If holding the plunger, controlling your lids, and maintaining fixation all at once feels like too much, a scleral lens stand can help. These small tabletop devices hold the plunger upright so the filled lens sits at a fixed height. You lean over the stand, use both hands to hold your eyelids open, and lower your eye down onto the lens. Some stands include a small fixation light that gives your eye something to focus on, which reduces the reflex to look away as the lens approaches. Stands are especially useful for people with tremors or limited dexterity.

How to Remove Scleral Lenses

Removal uses a smaller DMV suction cup than the one used for insertion. Look straight ahead in a mirror. Place the suction cup near the edge of the lens (not the center over your cornea). Press gently to create suction, then tilt the plunger away from your eye. The edge of the lens will lift, breaking the seal, and the lens will come off. If you place the suction cup directly in the center of the lens and pull straight out, you create unnecessary pressure against your eye.

Dealing With Air Bubbles

Air bubbles are the most common problem new wearers face. A bubble trapped under the lens appears immediately after insertion, so you’ll know right away. Small bubbles (around 2mm or less) generally don’t affect your vision or eye health. Larger bubbles are a different story: they distort your vision, disrupt the lens fit, and can dry out the corneal surface underneath.

If you see a large bubble, the fix is simple but annoying. Remove the lens, refill the bowl with saline, and reinsert. To prevent bubbles in the first place, overfill the bowl so a meniscus of saline rises above the rim. If you consistently struggle with spillage or bubbles despite overfilling, ask your eye doctor about adding a thicker preservative-free lubricant drop to the bowl. The added viscosity helps the fluid stay in place during insertion.

Cleaning and Storage

After removal, clean your lenses before storing them overnight. The two main disinfection options are multipurpose solutions and hydrogen peroxide systems. Hydrogen peroxide systems are particularly effective at killing microorganisms, including resistant pathogens like Acanthamoeba. One-step hydrogen peroxide systems use a platinum disk or catalase tablet in the storage case that neutralizes the peroxide over about six hours, converting it to water and oxygen. You drop the lens in, close the case, and it’s ready by morning.

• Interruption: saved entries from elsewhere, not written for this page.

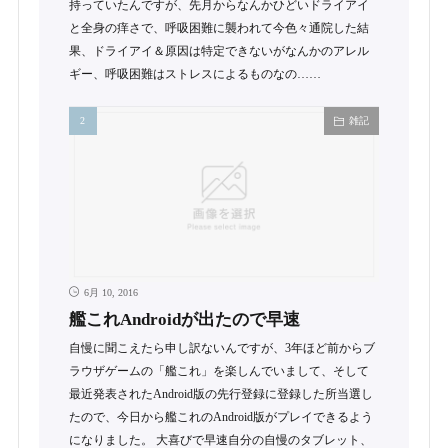
持っていたんですが、先月からなんかひどいドライアイ
と全身の痒さで、呼吸困難に襲われて今色々通院した結
果、ドライアイ＆原因は特定できないがなんかのアレル
ギー、呼吸困難はストレスによるものなの……
雑記
6月 10, 2016
艦これAndroidが出たので早速
自慢に聞こえたら申し訳ないんですが、3年ほど前からブ
ラウザゲームの「艦これ」を楽しんでいまして、そして
最近発表されたAndroid版の先行登録に登録した所当選し
たので、今日から艦これのAndroid版がプレイできるよう
になりました。 大喜びで早速自分の自慢のタブレット、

The critical rule with hydrogen peroxide systems: never put a lens in your eye before the neutralization cycle is complete. Un-neutralized hydrogen peroxide causes intense burning and pain. As long as you leave the lens in the case for the full recommended time (typically six hours), the solution is completely safe. Your eye care provider will recommend a specific cleaning system based on your lens material and needs.

Building Up Wear Time

Don’t expect to wear your lenses all day right away. Start with shorter sessions and gradually increase. Most people work up to 10 or more hours of daily wear, but this takes time. Your eyes need to adjust to having a vaulted lens sitting over the cornea, and your doctor will check at follow-up visits to make sure the fit looks right and your cornea is getting enough oxygen.

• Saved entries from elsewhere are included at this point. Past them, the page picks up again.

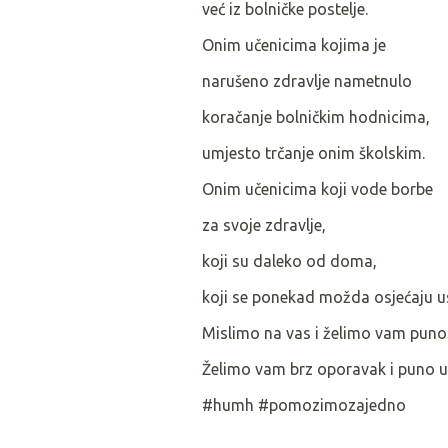
već iz bolničke postelje.
Onim učenicima kojima je
narušeno zdravlje nametnulo
koračanje bolničkim hodnicima,
umjesto trčanje onim školskim.
Onim učenicima koji vode borbe
za svoje zdravlje,
koji su daleko od doma,
koji se ponekad možda osjećaju
Mislimo na vas i želimo vam puno h
Želimo vam brz oporavak i puno us
#humh #pomozimozajedno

Bring your lenses to follow-up appointments and demonstrate your insertion technique. Handling difficulty is one of the top reasons people give up on scleral lenses, and small adjustments to your approach, like changing which fingers control your lids or switching from a plunger to a stand, can make a significant difference. Most people who push through the first couple of weeks find that insertion becomes nearly automatic.